Denkmal im Irak From Wikipedia, the free encyclopedia

Die Zitadelle von Kirkuk (arabisch قلعة كركوك, DMG Qalʿat Kirkūk;[1] kurdisch قەڵای کەرکووک;[2] türkisch Kerkük Kalesi[3]) ist eine Zitadelle mit zugehörigen Bauwerken im Zentrum von Kirkuk im Irak und gilt als ältester Teil der Stadt. Die Zitadelle liegt auf einem etwa 40 Meter hohen Tell auf einem Plateau gegenüber dem Khasa-Fluss. Obwohl der größte Teil der Zitadelle zerstört wurde, sind Teile der Anlage, darunter Moscheen, Gräber und Wohnhäuser, erhalten geblieben.

Blick auf die Zitadelle von Kirkut

Historisch war Kirkuk mehrheitlich turkomanisch, zugleich aber religiös, wirtschaftlich und ethnisch vielfältig. Innerhalb der Zitadelle befanden sich zahlreiche Märkte, Moscheen, von denen einige bis in das Goldene Zeitalter des Islam zurückreichen, sowie mehrere Sufi-Konvente beziehungsweise Takiyya, die mit der Ausbreitung des Qadiriyya-Ordens in der Region verbunden waren. Daneben gab es Stätten christlicher und jüdischer Religionsausübung. Die Zitadelle umfasst außerdem eine von mehreren Stätten im Nahen Osten, an denen nach lokaler Überlieferung der abrahamitische Prophet Daniel bestattet sein soll.[4]

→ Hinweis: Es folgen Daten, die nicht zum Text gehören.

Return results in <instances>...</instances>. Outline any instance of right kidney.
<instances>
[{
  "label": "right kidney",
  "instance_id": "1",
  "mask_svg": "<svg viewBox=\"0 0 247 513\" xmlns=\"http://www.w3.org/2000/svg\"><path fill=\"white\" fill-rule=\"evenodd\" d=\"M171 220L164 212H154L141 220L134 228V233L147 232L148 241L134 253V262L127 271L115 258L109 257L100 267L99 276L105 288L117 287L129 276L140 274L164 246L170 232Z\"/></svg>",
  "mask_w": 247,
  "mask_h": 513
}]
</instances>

Im April 2021 wurde das 42,5 Hektar große Areal der Zitadelle mit seinen erhaltenen Bauwerken wegen seiner historischen Bedeutung, seiner authentischen alten Stadtstruktur und seines sozialen Werts in die Tentativliste des UNESCO-Welterbes im Irak aufgenommen.[5]

Geschichte

Palme über den Ruinen der Zitadelle

Bei archäologischen Untersuchungen wurden 1923 in der Nähe der Zitadelle 51 Tontafeln gefunden, die auf eine Nutzung des Areals mindestens seit dem 2. Jahrtausend v. Chr. hinweisen. Weitere Untersuchungen der Kirkuker Antikenverwaltung im Jahr 2000 zeigten, dass Teile der Mauern aus dicken Lehmziegeln mit halbrunden Stützpfeilern errichtet wurden. Topographie, Baumaterialien, das Fehlen orthogonaler Straßennetze und die städtische Struktur lassen Parallelen zu alten mesopotamischen Stadtanlagen erkennen, darunter zur Zitadelle von Erbil.[6]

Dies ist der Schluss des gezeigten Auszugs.